▶ Exercise tasks:
- 1) In the interview with Aroon Raman, rewrite the paragraph beginning "In writing The Shadow Throne" as a short bulleted list that keeps its main facts.
- 2) Continue the interview with Aroon Raman from the point where it stops, after its final question.

▶ Extract to read:
*****

Author Interview | Aroon Raman | The Shadow Throne | The Treasure of Kafur


Today, it is my pleasure to host an interview with Aroon Raman, author of The Shadow Throne [Link to my review] and The Treasure of Kafur [Link to my review]. While the first novel is a contemporary narrative about how terrorists try to unleash a wave of terror in the sub-continent, the second one is a historical fantasy fiction about how the great empire of Akbar is almost brought down to its knees when a rebel renegade happens to come across the legendary treasure of Malik Kafur.


  1. Talking about The Shadow Throne, it is quite clear from your educational and professional background that the only probably exposure that you have had to crime, criminals, geopolitics, intelligence and espionage is a healthy diet of crime-thriller novels in your life. So how much of an influence do you think the books you read had on how The Shadow Throne was plotted and narrated?

In writing The Shadow Throne, I drew of course heavily on my readings – especially of the many adventure stories I grew up on. Authors that readily come to mind are Conan Doyle, Rider Haggard, John Buchan and other late 19th century and early 20th century writers who wrote thrilling stories. At the same time I read widely on contemporary non-fiction, especially on the politics of the sub-continent, especially Pakistan, by journalists like Ahmed Rashid and Adrian Levy and Cathy Scott-Clark (who wrote The Siege). The result is a sort of researched mix where fantasy is blended with fact to create what hopefully is a compelling storyline.

  1. Tell us about the kind of research that went into credibly narrating the inner workings of agencies like the RAW and the ISI. Also, tell us if you really believe that there could be situations like the one mentioned in The Shadow Throne which will force these arch-enemies to work together like they did in the book.

*****

▶ Material shown:
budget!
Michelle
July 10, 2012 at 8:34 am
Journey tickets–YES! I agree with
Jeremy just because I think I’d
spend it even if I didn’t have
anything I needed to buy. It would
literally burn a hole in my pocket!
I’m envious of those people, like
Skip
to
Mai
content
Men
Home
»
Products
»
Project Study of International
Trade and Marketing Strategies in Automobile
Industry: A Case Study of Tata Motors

*****

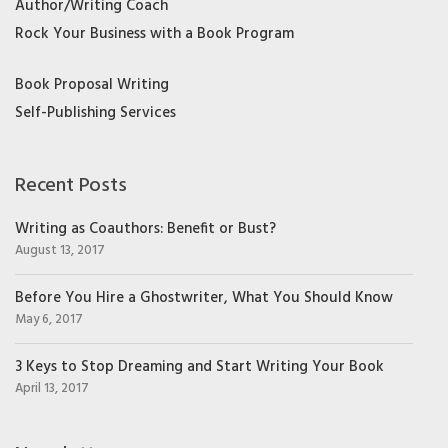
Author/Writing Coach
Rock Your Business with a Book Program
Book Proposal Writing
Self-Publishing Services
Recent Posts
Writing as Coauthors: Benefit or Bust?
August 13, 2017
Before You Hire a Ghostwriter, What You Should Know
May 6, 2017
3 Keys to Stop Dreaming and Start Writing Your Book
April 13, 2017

*****

▶ Answers below:
- 1)
- The Shadow Throne draws heavily on the adventure stories Raman grew up on, by writers such as Conan Doyle, Rider Haggard, John Buchan and other thriller authors of the late 19th and early 20th centuries.
- He also read widely in contemporary non-fiction on the politics of the sub-continent, especially Pakistan, by journalists such as Ahmed Rashid, Adrian Levy and Cathy Scott-Clark (authors of The Siege).
- The result is a researched mix of fantasy and fact meant to create a compelling storyline.

- 2)
I was a bit lucky in that I had some contacts in internal security who put me onto some retired people who had worked at senior levels in Indian intelligence. Some of the stories I heard (of course non-classified and a bit dated) convinced me that truth is indeed, in some cases, stranger than fiction! The scenario I have painted in TST is certainly fanciful, but not by that huge a degree. I believe the extent of policy and administrative paralysis in government under the then government by 2011, 2012 had reached a certain alarming proportion that had rendered large parts of the State apparatus completely dysfunctional. On the other hand, ISI and RAW coming together as they do in the book, is again not impossible. There have been some less-known instances where these organizations have worked together when they have felt their interests converge. This limited co-operations certainly suffered much post the attack on the Indian Parliament.  

  1. It is usually said that in his/her debut novel, the author crafts one character which is very close to himself/herself. Is this true in your case? If yes, which character and what aspects of your personality are reflected in this particular character in The Shadow Throne?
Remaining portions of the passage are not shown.